§ Task details:
Copy each line of the records exactly, stopping only after the line that contains "مباشرة إلى الحجز حين تجد السعر الذي يناسب" has been written, and leave pictures out.

· · · · ·

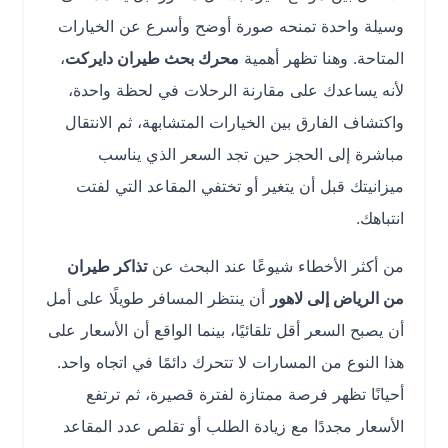
وسيلة واحدة تمنحه صورة أوضح وأسرع عن الخيارات
المتاحة. وهنا تظهر أهمية
محرك بحث طيران دايركت
،
لأنه يساعدك على مقارنة الرحلات في لحظة واحدة،
واكتشاف الفارق بين الخيارات المتشابهة، ثم الانتقال
مباشرة إلى الحجز حين تجد السعر الذي يناسب
ميزانيتك قبل أن يتغير أو تختفي المقاعد التي لفتت
انتباهك.
من أكثر الأخطاء شيوعًا عند البحث عن
تذاكر طيران
من الرياض إلى لاهور
أن ينتظر المسافر طويلًا على أمل
أن يصبح السعر أقل تلقائيًا، بينما الواقع أن الأسعار على
هذا النوع من المسارات لا تتحرك دائمًا في اتجاه واحد.
أحيانًا تظهر فرصة ممتازة لفترة قصيرة، ثم ترتفع
الأسعار مجددًا مع زيادة الطلب أو تقلص عدد المقاعد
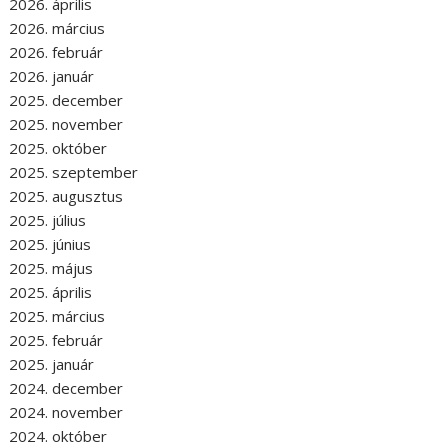
2026. április
2026. március
2026. február
2026. január
2025. december
2025. november
2025. október
2025. szeptember
2025. augusztus
2025. július
2025. június
2025. május
2025. április
2025. március
2025. február
2025. január
2024. december
2024. november
2024. október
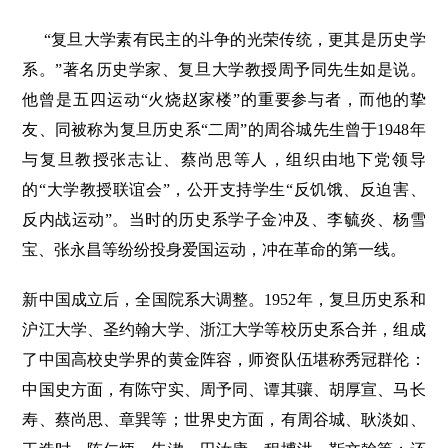
“复旦大学素有民主的斗争的光荣传统，更其是历史学
系。”著名历史学家、复旦大学教授周予同先生如是说。
他曾是五四运动“火烧赵家楼”的重要参与者，而他的挚
友、同被称为复旦历史系“二周”的周谷城先生曾于1948年
与复旦教授张志让、蔡尚思等人，组织由地下党领导
的“大学教授联谊会”，公开支持学生“反饥饿、反迫害、
反内战运动”。当时的历史系学子金冲及、李毓炎、杨雪
宝、张永昌等纷纷投身爱国运动，冲在革命的第一线。
新中国成立后，全国院系大调整。1952年，复旦历史系和
沪江大学、圣约翰大学、浙江大学等校历史系合并，组成
了中国高校史学界的黄金阵容，师资队伍堪称秀冠群伦：
中国史方面，有陈守实、周予同、谭其骧、胡厚宣、马长
寿、蔡尚思、章巽等；世界史方面，有周谷城、耿淡如、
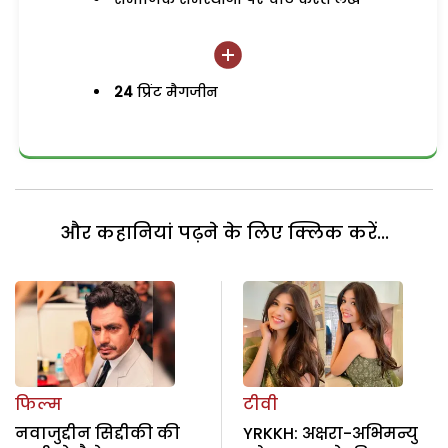
24
प्रिंट मैगजीन
और कहानियां पढ़ने के लिए क्लिक करें...
फिल्म
टीवी
नवाजुद्दीन सिद्दीकी की
YRKKH: अक्षरा-अभिमन्यु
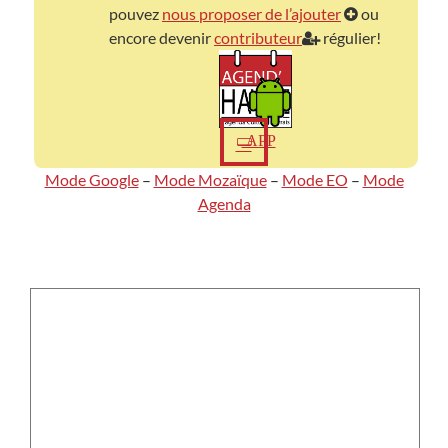
pouvez
nous proposer de l’ajouter
ou
encore devenir
contributeur
régulier!
APP
Mode Google
–
Mode Mozaïque
–
Mode EO
–
Mode
Agenda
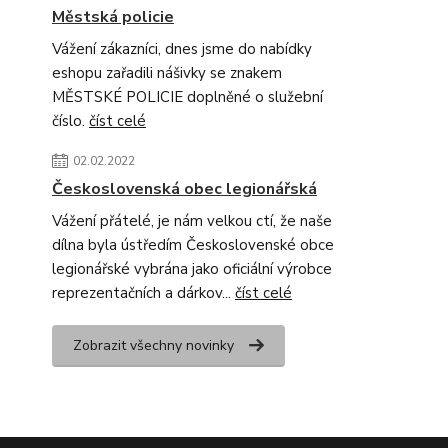
Městská policie
Vážení zákazníci, dnes jsme do nabídky
eshopu zařadili nášivky se znakem
MĚSTSKÉ POLICIE doplněné o služební
číslo.
číst celé
02.02.2022
Československá obec legionářská
Vážení přátelé, je nám velkou ctí, že naše
dílna byla ústředím Československé obce
legionářské vybrána jako oficiální výrobce
reprezentačních a dárkov...
číst celé
Zobrazit všechny novinky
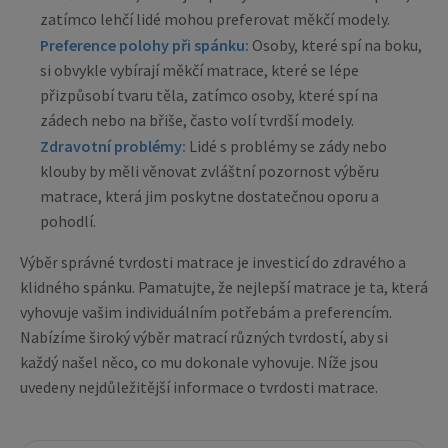
zatímco lehčí lidé mohou preferovat měkčí modely.
Preference polohy při spánku:
Osoby, které spí na boku,
si obvykle vybírají měkčí matrace, které se lépe
přizpůsobí tvaru těla, zatímco osoby, které spí na
zádech nebo na břiše, často volí tvrdší modely.
Zdravotní problémy:
Lidé s problémy se zády nebo
klouby by měli věnovat zvláštní pozornost výběru
matrace, která jim poskytne dostatečnou oporu a
pohodlí.
Výběr správné tvrdosti matrace je investicí do zdravého a
klidného spánku. Pamatujte, že nejlepší matrace je ta, která
vyhovuje vašim individuálním potřebám a preferencím.
Nabízíme široký výběr matrací různých tvrdostí, aby si
každý našel něco, co mu dokonale vyhovuje. Níže jsou
uvedeny nejdůležitější informace o tvrdosti matrace.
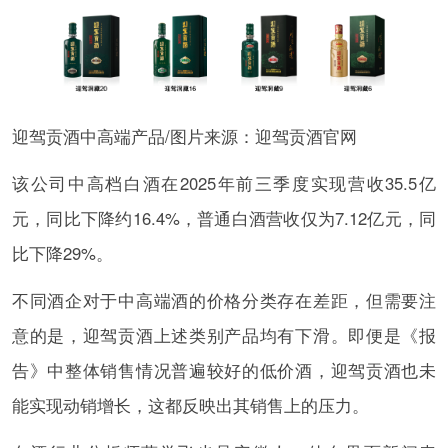
迎驾贡酒中高端产品/图片来源：迎驾贡酒官网
该公司中高档白酒在2025年前三季度实现营收35.5亿
元，同比下降约16.4%，普通白酒营收仅为7.12亿元，同
比下降29%。
不同酒企对于中高端酒的价格分类存在差距，但需要注
意的是，迎驾贡酒上述类别产品均有下滑。即便是《报
告》中整体销售情况普遍较好的低价酒，迎驾贡酒也未
能实现动销增长，这都反映出其销售上的压力。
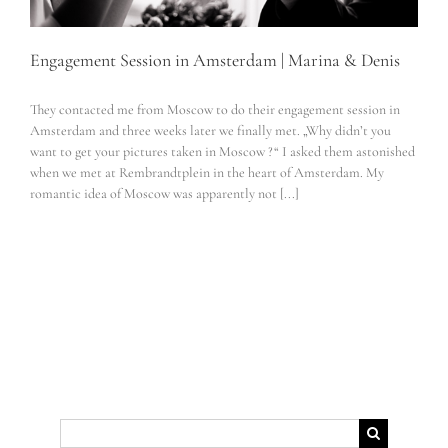
Engagement Session in Amsterdam | Marina & Denis
They contacted me from Moscow to do their engagement session in
Amsterdam and three weeks later we finally met. „Why didn’t you
want to get your pictures taken in Moscow ?“ I asked them astonished
when we met at Rembrandtplein in the heart of Amsterdam. My
romantic idea of Moscow was apparently not [...]
Suche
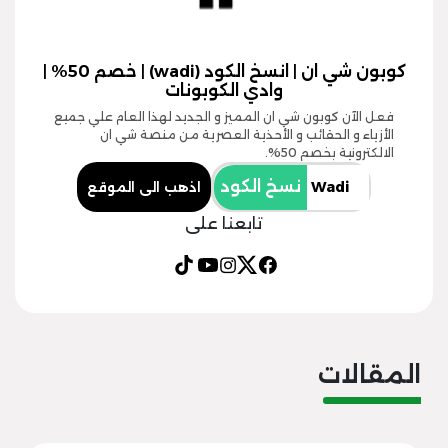
كوبون شي ان | انسخ الكود (wadi) | خصم 50% |
وادي الكوبونات
فعل الآن كوبون شي ان المميز و الجديد لهذا العام علي جميع
الأزياء و الحقائب و الأحذية العصرية من منصة شي ان
الالكترونية بخصم 50%.
نسخ الكود
اذهب الى الموقع
تابعنا على
المقالات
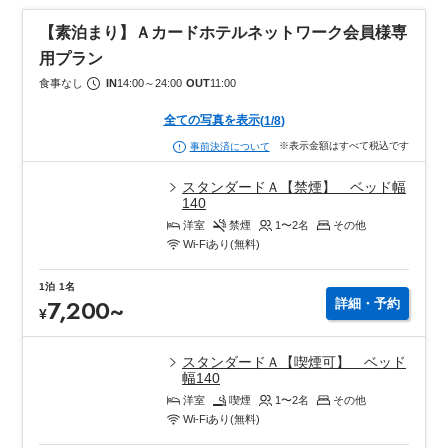
地元の食材「松山あげ」を使用した味噌汁は特にご好評いただい
【素泊まり】Ａカードホテルネットワーク会員様専
ております。
用プラン
豊富なメニューの朝食バイキングをお楽しみください。
食事なし
IN
14:00
～
24:00
OUT
11:00
全ての写真を表示
(
1
/
8
)
※表示金額はすべて税込です
事前決済について
スタンダードＡ【禁煙】 ベッド幅
140
洋室
禁煙
1〜2
名
その他
Wi-Fiあり(無料)
1泊
1名
7,200
~
詳細・予約
¥
スタンダードＡ【喫煙可】 ベッド
幅140
洋室
喫煙
1〜2
名
その他
Wi-Fiあり(無料)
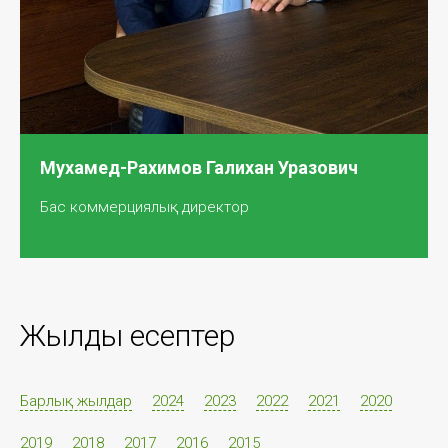
Мухамед-Рахимов Галихан Уразович
Бас коммерциялық директор
Жылдық есептер
Барлық жылдар
2024
2023
2022
2021
2020
2019
2018
2017
2016
2015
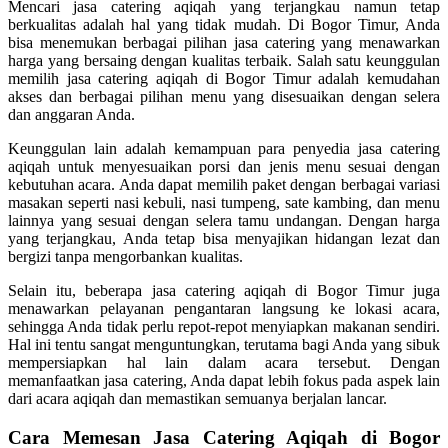
Mencari jasa catering aqiqah yang terjangkau namun tetap
berkualitas adalah hal yang tidak mudah. Di Bogor Timur, Anda
bisa menemukan berbagai pilihan jasa catering yang menawarkan
harga yang bersaing dengan kualitas terbaik. Salah satu keunggulan
memilih jasa catering aqiqah di Bogor Timur adalah kemudahan
akses dan berbagai pilihan menu yang disesuaikan dengan selera
dan anggaran Anda.
Keunggulan lain adalah kemampuan para penyedia jasa catering
aqiqah untuk menyesuaikan porsi dan jenis menu sesuai dengan
kebutuhan acara. Anda dapat memilih paket dengan berbagai variasi
masakan seperti nasi kebuli, nasi tumpeng, sate kambing, dan menu
lainnya yang sesuai dengan selera tamu undangan. Dengan harga
yang terjangkau, Anda tetap bisa menyajikan hidangan lezat dan
bergizi tanpa mengorbankan kualitas.
Selain itu, beberapa jasa catering aqiqah di Bogor Timur juga
menawarkan pelayanan pengantaran langsung ke lokasi acara,
sehingga Anda tidak perlu repot-repot menyiapkan makanan sendiri.
Hal ini tentu sangat menguntungkan, terutama bagi Anda yang sibuk
mempersiapkan hal lain dalam acara tersebut. Dengan
memanfaatkan jasa catering, Anda dapat lebih fokus pada aspek lain
dari acara aqiqah dan memastikan semuanya berjalan lancar.
Cara Memesan Jasa Catering Aqiqah di Bogor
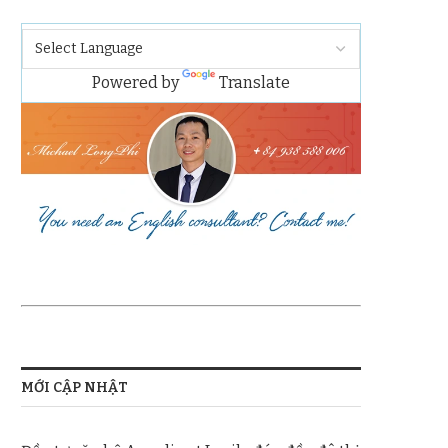
Powered by
Translate
MỚI CẬP NHẬT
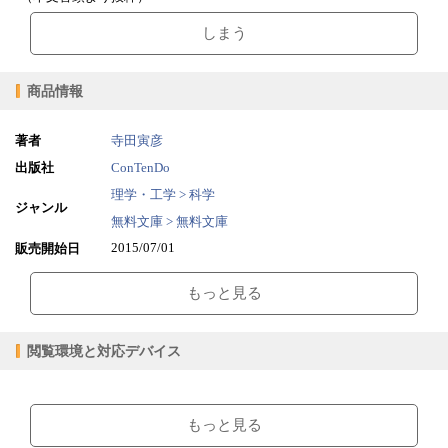
しまう
商品情報
著者
寺田寅彦
出版社
ConTenDo
理学・工学 > 科学
ジャンル
無料文庫 > 無料文庫
2015/07/01
販売開始日
1.06MB
ファイルサイズ
もっと見る
epub
ファイル形式
【販売形態】
購入
レンタル
閲覧環境と対応デバイス
商品価格（税込）
¥0
-
閲覧可能期間
無期限
-
【閲覧環境】
ブラウザビューア・PC版ConTenDoビューア・モバイルビューア
もっと見る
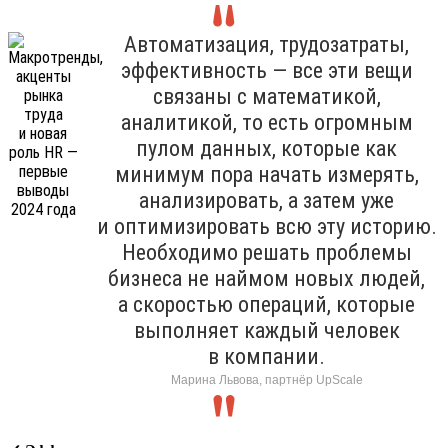
Автоматизация, трудозатраты,
эффективность — все эти вещи
связаны с математикой,
аналитикой, то есть огромным
пулом данных, которые как
минимум пора начать измерять,
анализировать, а затем уже
и оптимизировать всю эту историю.
Необходимо решать проблемы
бизнеса не наймом новых людей,
а скоростью операций, которые
выполняет каждый человек
в компании.
Марина Львова, партнёр UpScale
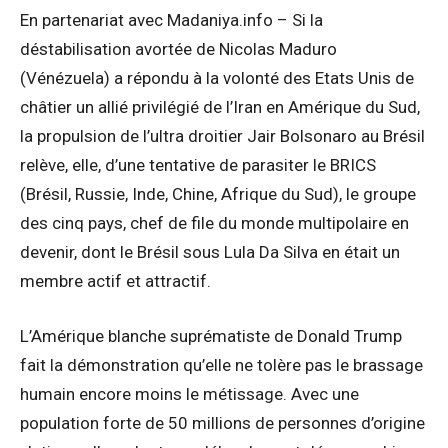
En partenariat avec Madaniya.info – Si la
déstabilisation avortée de Nicolas Maduro
(Vénézuela) a répondu à la volonté des Etats Unis de
châtier un allié privilégié de l’Iran en Amérique du Sud,
la propulsion de l’ultra droitier Jair Bolsonaro au Brésil
relève, elle, d’une tentative de parasiter le BRICS
(Brésil, Russie, Inde, Chine, Afrique du Sud), le groupe
des cinq pays, chef de file du monde multipolaire en
devenir, dont le Brésil sous Lula Da Silva en était un
membre actif et attractif.
L’Amérique blanche suprématiste de Donald Trump
fait la démonstration qu’elle ne tolère pas le brassage
humain encore moins le métissage. Avec une
population forte de 50 millions de personnes d’origine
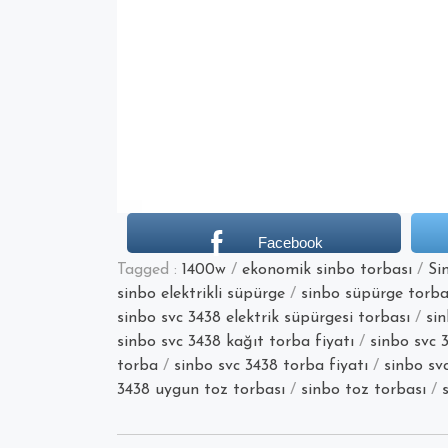
Facebook
Tagged :
1400w
/
ekonomik sinbo torbası
/
Si
sinbo elektrikli süpürge
/
sinbo süpürge torba
sinbo svc 3438 elektrik süpürgesi torbası
/
sin
sinbo svc 3438 kağıt torba fiyatı
/
sinbo svc 
torba
/
sinbo svc 3438 torba fiyatı
/
sinbo sv
3438 uygun toz torbası
/
sinbo toz torbası
/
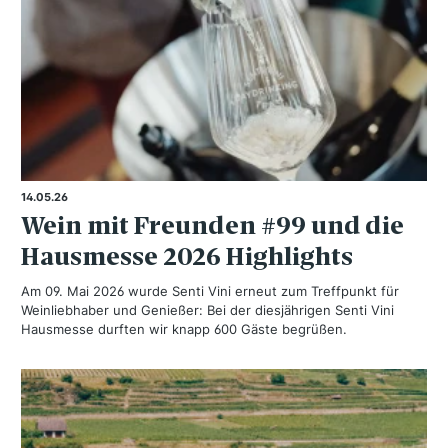
14.05.26
Wein mit Freunden #99 und die
Hausmesse 2026 Highlights
Am 09. Mai 2026 wurde Senti Vini erneut zum Treffpunkt für
Weinliebhaber und Genießer: Bei der diesjährigen Senti Vini
Hausmesse durften wir knapp 600 Gäste begrüßen.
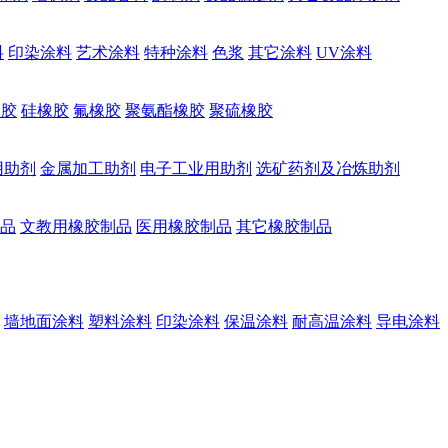
料
印染涂料
艺术涂料
特种涂料
色浆
其它涂料
UV涂料
橡胶
硅橡胶
氟橡胶
聚氨酯橡胶
聚硫橡胶
用助剂
金属加工助剂
电子工业用助剂
选矿药剂及冶炼助剂
品
文教用橡胶制品
医用橡胶制品
其它橡胶制品
墙地面涂料
塑料涂料
印染涂料
保温涂料
耐高温涂料
导电涂料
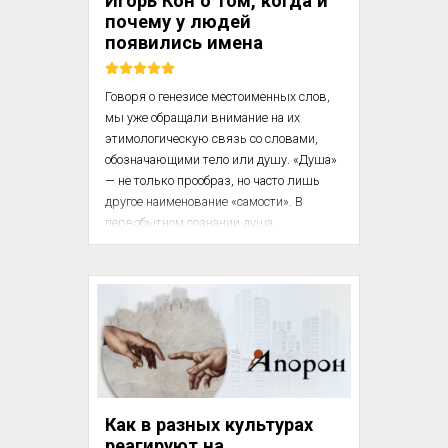
Игорь Кон о том, когда и
Саудовская Арав...
почему у людей
появились имена
Говоря о генезисе местоименных слов, 
мы уже обраща­ли внимание на их 
этимологическую связь со словами, 
обозначающими тело или душу. «Душа» 
— не только про­образ, но часто лишь 
другое наименование «самости». В 
первобытном сознании душа, 
понимаемая как жизненная сила, или 
как гомункулус (маленький человек), 
сидящий внутри индивида, или как его 
отражение, тень, всегда так или иначе 
связана с телом. Разные народы 
отводят душе разное местопребывание. 
[...]

С той же проблемой мы сталкиваемся 
Как в разных культурах
при изучении личных имен. В чисто 
реагируют на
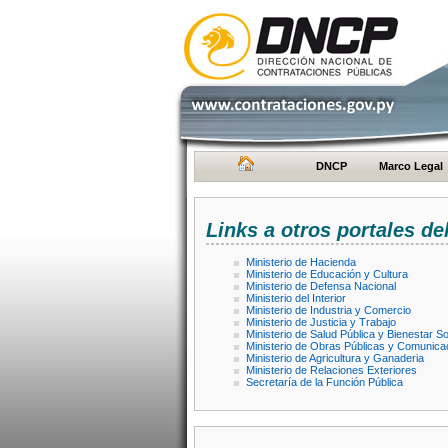
DNCP
Marco Legal
Links a otros portales de
Ministerio de Hacienda
Ministerio de Educación y Cultura
Ministerio de Defensa Nacional
Ministerio del Interior
Ministerio de Industria y Comercio
Ministerio de Justicia y Trabajo
Ministerio de Salud Pública y Bienestar So
Ministerio de Obras Públicas y Comunica
Ministerio de Agricultura y Ganaderia
Ministerio de Relaciones Exteriores
Secretaría de la Función Pública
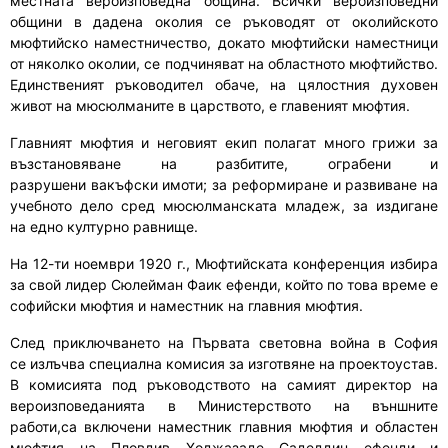
местната вероизповедна община. Всички вероизповедни
общини в дадена околия се ръководят от околийското
мюфтийско наместничество,
докато
мюфтийски наместници
от няколко околии
,
се подчиняват на областното мюфтийство.
Единствения
т
ръководител обаче
,
на цялостния духовен
живот на мюсюлманите в царството
,
е главеният мюфтия.
Главният мюфтия и неговият екип полагат много грижи за
възстановяване на разбитите, ограбени и
разрушен
и
вакъфски имоти
;
за реформиране и разви
ване
на
учебното дело сред мюсюлманската младеж, за издигане
на
едно
културно равнище.
На 12
-ти
ноември 1920 г.
,
Мюфтийската конференция изб
и
ра
за свой лидер Сюлейман Фаик
е
фенди, който по това време е
софийски мюфтия и наместник на главния мюфтия
.
След приключването на Първата световна война в София
се
излъчва
специална комисия за изготвяне на проектоустав.
В комисията под ръководството на самият директор на
вероизповеданията в Министерството на външните
работи
,са
включени наместник главния мюфтия и областен
мюфтия на Пловдив Ходжазаде Садеддин
е
фенди и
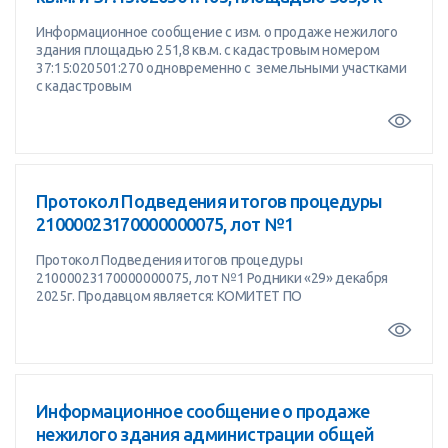
Информационное сообщение с изм. о продаже нежилого
здания площадью 251,8 кв.м. с кадастровым номером
37:15:020501:270 одновременно с земельными участками
с кадастровым
Протокол Подведения итогов процедуры
21000023170000000075, лот №1
Протокол Подведения итогов процедуры
21000023170000000075, лот №1 Родники «29» декабря
2025г. Продавцом является: КОМИТЕТ ПО
Информационное сообщение о продаже
нежилого здания администрации общей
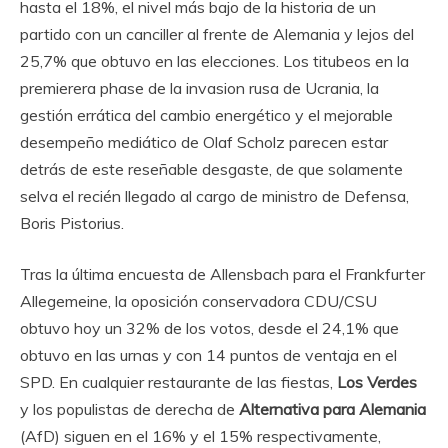
hasta el 18%, el nivel más bajo de la historia de un
partido con un canciller al frente de Alemania y lejos del
25,7% que obtuvo en las elecciones. Los titubeos en la
premierera phase de la invasion rusa de Ucrania, la
gestión errática del cambio energético y el mejorable
desempeño mediático de Olaf Scholz parecen estar
detrás de este reseñable desgaste, de que solamente
selva el recién llegado al cargo de ministro de Defensa,
Boris Pistorius.
Tras la última encuesta de Allensbach para el Frankfurter
Allegemeine, la oposición conservadora CDU/CSU
obtuvo hoy un 32% de los votos, desde el 24,1% que
obtuvo en las urnas y con 14 puntos de ventaja en el
SPD. En cualquier restaurante de las fiestas,
Los Verdes
y los populistas de derecha de
Alternativa para Alemania
(AfD) siguen en el 16% y el 15% respectivamente,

· · · · ·

§ Result of this task:
وسيلة واحدة تمنحه صورة أوضح وأسرع عن الخيارات
المتاحة. وهنا تظهر أهمية
محرك بحث طيران دايركت
،
لأنه يساعدك على مقارنة الرحلات في لحظة واحدة،
واكتشاف الفارق بين الخيارات المتشابهة، ثم الانتقال
مباشرة إلى الحجز حين تجد السعر الذي يناسب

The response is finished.